* **Work request**
In the records, find each line where "scene" occurs, and copy it.

Collected data:
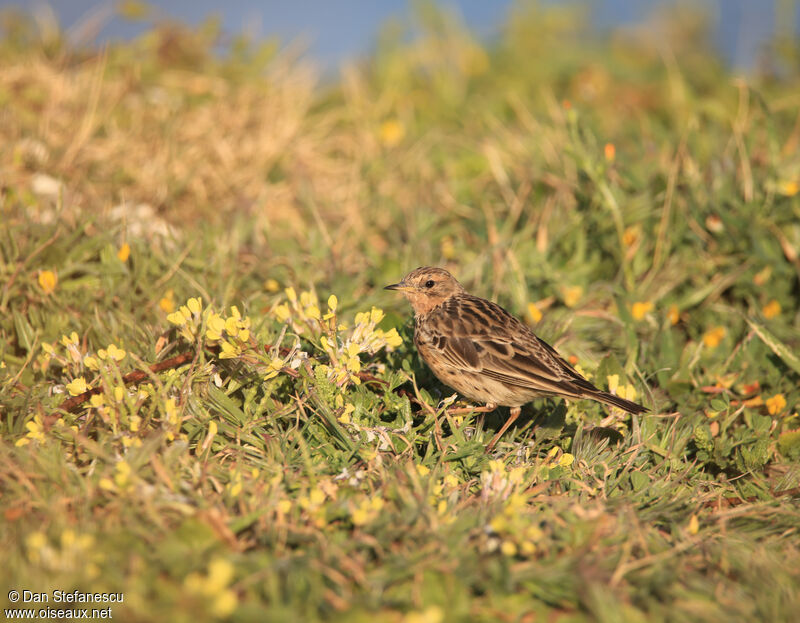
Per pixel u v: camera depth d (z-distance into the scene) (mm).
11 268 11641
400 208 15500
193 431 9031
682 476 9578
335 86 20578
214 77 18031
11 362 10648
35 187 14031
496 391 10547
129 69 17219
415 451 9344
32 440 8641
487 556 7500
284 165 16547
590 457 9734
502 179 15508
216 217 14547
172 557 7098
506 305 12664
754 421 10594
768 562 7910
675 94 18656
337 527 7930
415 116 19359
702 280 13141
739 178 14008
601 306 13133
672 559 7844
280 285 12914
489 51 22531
==
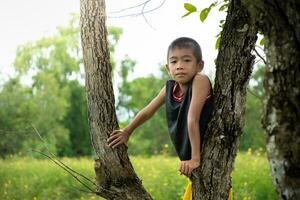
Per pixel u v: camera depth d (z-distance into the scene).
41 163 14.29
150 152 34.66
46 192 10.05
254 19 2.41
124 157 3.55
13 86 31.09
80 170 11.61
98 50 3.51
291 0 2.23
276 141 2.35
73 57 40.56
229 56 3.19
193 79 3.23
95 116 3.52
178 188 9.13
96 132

* **Worked solution**
Per pixel u v: camera depth d (z-distance into the scene) (mm).
Per pixel u v: camera depth d (z-distance into the scene).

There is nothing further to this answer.